A. Makna Yakin dan Ragu
1. Makna Yakin
Secara bahasa yakin adalah pernyataan sesuatu, ketetapan sesuatu di dalamnya.
Secara istilah dari Ahli Fiqih, yakin yaitu keyakinan yang tetap sesuai
kenyataan dari dalil, atau bisa juga dikatakan hasil dari suatu
ketetapan atau dugaan yang sering (menguatkan) terjadi atau tidak
terjadinya sesuatu.
2. Makna Ragu
Ragu merupakan lawan
dari yakin. Secara bahasa ragu adalah penolakan. Secara istilah ragu
adalah penolakan suatu perkara/urusan antara terjadi dan tidaknya, atau
bisa juga dikatakan tidak didapatinya sesuatu yang menguatkan di antara
salah satu dari dua urusan.
B. Makna Kaidah
Kaidah ini
bermakna bahwa suatu urusan/perkara yang telah tetap dengan keyakinan
tidak bisa dihilangkan dengan keraguan, akan tetapi hanya bisa
dihilangkan dengan keyakinan yang serupa dengan keyakinan tetap
tersebut, karena keraguan adalah lemah yang tidak kuat untuk
menghilagkan keyakinan yang kuat.
C. Dalil Kaidah
Kaidah ini berdasarkan dari Al – Qur’an dan hadits, yaitu :
1. Dalil Al-Qur’an surat Yunus ayat 36 yang berbunyi :
“Dan kebanyakan mereka tidak mengikuti kecuali persangkaan saja.

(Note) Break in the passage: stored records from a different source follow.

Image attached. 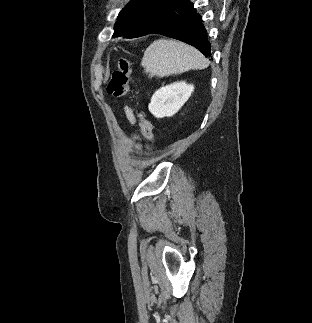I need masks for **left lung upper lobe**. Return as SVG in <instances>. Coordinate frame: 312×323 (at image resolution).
Wrapping results in <instances>:
<instances>
[{
  "label": "left lung upper lobe",
  "mask_w": 312,
  "mask_h": 323,
  "mask_svg": "<svg viewBox=\"0 0 312 323\" xmlns=\"http://www.w3.org/2000/svg\"><path fill=\"white\" fill-rule=\"evenodd\" d=\"M173 0H130L119 13L113 37L146 35L153 25L170 12Z\"/></svg>",
  "instance_id": "left-lung-upper-lobe-1"
}]
</instances>
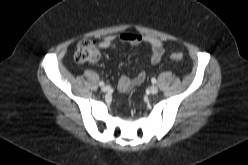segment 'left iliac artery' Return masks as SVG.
Returning <instances> with one entry per match:
<instances>
[{
	"instance_id": "1",
	"label": "left iliac artery",
	"mask_w": 248,
	"mask_h": 165,
	"mask_svg": "<svg viewBox=\"0 0 248 165\" xmlns=\"http://www.w3.org/2000/svg\"><path fill=\"white\" fill-rule=\"evenodd\" d=\"M151 82L154 84L156 83V79L155 78H152Z\"/></svg>"
}]
</instances>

Sesungguhnya persangkaan itu tidak sedikit pun berguna untuk mencapai
kebenaran”.
2. Dalil hadits riwayat Muslim dari Abi Sa’id Al –
Khudri radhiyallaahu ‘anhu berkata bahwa Rasuulullaah shallallaahu
‘alaihi wasallam berkata :
“Jika seseorang dari kalian ragu
dalam shalat dan tidak didapati/tidak ingat apakah (sudah shalat) tiga
raka’at atau empat rak’at, maka hilangkan kerguan dan ikutlah apa yang
kamu yakini, kemudian sujudlah dua raka’at sebelum salam”.

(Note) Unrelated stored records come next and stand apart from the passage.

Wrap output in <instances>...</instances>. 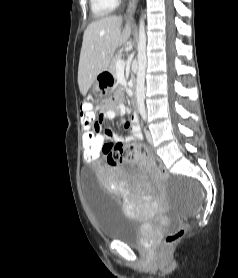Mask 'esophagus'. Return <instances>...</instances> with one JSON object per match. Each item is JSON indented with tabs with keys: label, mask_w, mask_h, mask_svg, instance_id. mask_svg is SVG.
<instances>
[{
	"label": "esophagus",
	"mask_w": 238,
	"mask_h": 278,
	"mask_svg": "<svg viewBox=\"0 0 238 278\" xmlns=\"http://www.w3.org/2000/svg\"><path fill=\"white\" fill-rule=\"evenodd\" d=\"M138 0H130L128 4V15L129 17H132V15L135 12L136 6H137Z\"/></svg>",
	"instance_id": "obj_1"
}]
</instances>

D. Contoh Penerapan Kaidah
1. Jika seseorang pergi safar ke negeri yang jauh, dan terputus kabar
tentang orang tersebut dalam waktu yang lama, maka terputusnya kabar
orang tersebut bisa menimbulkan keraguan tentang kehidupannya, kecuali
jika keraguan tersebut bisa menghilangkan keyakinan tentang kepastian
hidup sebelumnya, oleh karena itu (orang tersebut) tidak boleh dihukumi
mati/meninggal, dan harta warisannya tidak boleh dibagikan kepada orang
yang ditinggalkannya selama belum tetap tentang keyakinan kematiannya.
Kecuali jika orang yang safar menggunakan kapal laut dan terbukti kapal
laut tersebut tenggelam, maka (orang tersebut) bisa dihukumi
kematiannya, karena kematian dalam hal (tenggelamnya kapal) ini
merupakan dugaan yang kuat dan dugaan yang kuat bisa menimbulkan
keyakinan.
2. Jika seorang lelaki telah menthalaq (menceraikan)

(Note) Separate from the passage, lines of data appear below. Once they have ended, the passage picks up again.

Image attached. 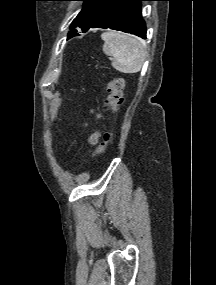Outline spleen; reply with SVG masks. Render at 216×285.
I'll return each instance as SVG.
<instances>
[{
  "instance_id": "3e777b00",
  "label": "spleen",
  "mask_w": 216,
  "mask_h": 285,
  "mask_svg": "<svg viewBox=\"0 0 216 285\" xmlns=\"http://www.w3.org/2000/svg\"><path fill=\"white\" fill-rule=\"evenodd\" d=\"M103 52L112 57V67L125 74L141 70L146 57L144 43L129 34L109 31L102 33Z\"/></svg>"
}]
</instances>
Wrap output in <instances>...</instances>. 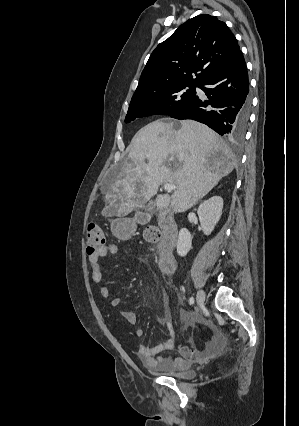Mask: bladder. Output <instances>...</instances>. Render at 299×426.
<instances>
[{
	"label": "bladder",
	"mask_w": 299,
	"mask_h": 426,
	"mask_svg": "<svg viewBox=\"0 0 299 426\" xmlns=\"http://www.w3.org/2000/svg\"><path fill=\"white\" fill-rule=\"evenodd\" d=\"M162 373L165 375L175 378V379H182V380H189L193 379L196 376V372L193 369H166L163 370Z\"/></svg>",
	"instance_id": "1"
}]
</instances>
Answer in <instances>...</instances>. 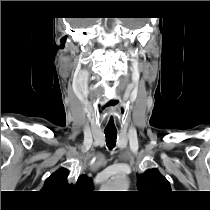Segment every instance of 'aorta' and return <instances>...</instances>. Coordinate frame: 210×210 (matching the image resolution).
Segmentation results:
<instances>
[{"instance_id":"1","label":"aorta","mask_w":210,"mask_h":210,"mask_svg":"<svg viewBox=\"0 0 210 210\" xmlns=\"http://www.w3.org/2000/svg\"><path fill=\"white\" fill-rule=\"evenodd\" d=\"M128 184L127 176L124 174H118L110 180L105 188L111 189V191H125V189L128 188Z\"/></svg>"}]
</instances>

salah satu dari isitri-istrinya yang sah, dan lelaki tersebut lupa
(kepada siapa dia mencerikannya), maka lelaki tersebut tidak boleh
mendatangi salah satu dari istri-istrinya sampai jelas kepada siapa
lelaki tersebut menceraikan salah satu istrinya.
3. Jika
seseorang ragu dalam hal (sudah atau belum) mengeluarkan zakat hartanya,
maka orang tersebut wajib mengeluarkan kembali zakat hartanya dengan
niat mendekatkan diri kepada Allaah.
Allahu A’lam. Semoga bermanfa’at.
E. Sumber Rujukan
1. Talqiihul ‘Afhaamil ‘Ulyati Bisyarhil Qawaa’idil Fiqhiyyati, Waliid Sa’iidaan.
2. Syarhul Qawaa’idil Fiqhiyyati, Zurqaa.